Exercise materials »
----

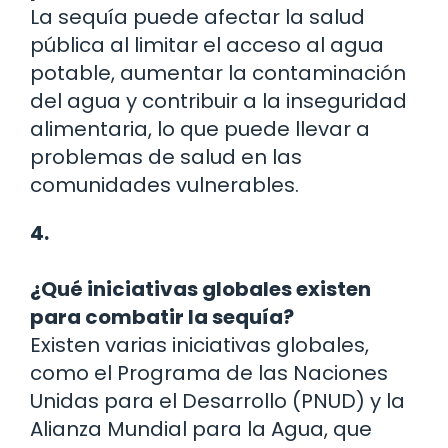
La sequía puede afectar la salud
pública al limitar el acceso al agua
potable, aumentar la contaminación
del agua y contribuir a la inseguridad
alimentaria, lo que puede llevar a
problemas de salud en las
comunidades vulnerables.
4.
¿Qué iniciativas globales existen
para combatir la sequía?
Existen varias iniciativas globales,
como el Programa de las Naciones
Unidas para el Desarrollo (PNUD) y la
Alianza Mundial para la Agua, que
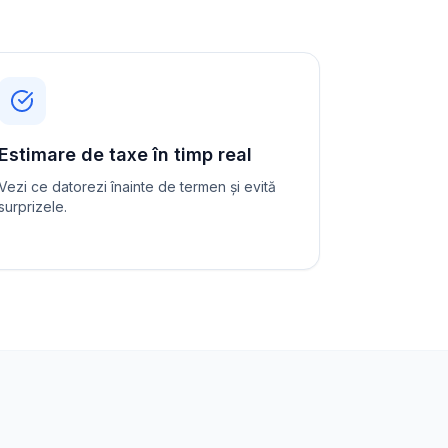
Estimare de taxe în timp real
Vezi ce datorezi înainte de termen și evită
surprizele.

----

What you are asked to do » The listing above must be printed again exactly, minus its pictures.

Solution for this task »
La sequía puede afectar la salud
pública al limitar el acceso al agua
potable, aumentar la contaminación
del agua y contribuir a la inseguridad
alimentaria, lo que puede llevar a
problemas de salud en las
comunidades vulnerables.
4.
¿Qué iniciativas globales existen
para combatir la sequía?
Existen varias iniciativas globales,
como el Programa de las Naciones
Unidas para el Desarrollo (PNUD) y la
Alianza Mundial para la Agua, que
Estimare de taxe în timp real
Vezi ce datorezi înainte de termen și evită
surprizele.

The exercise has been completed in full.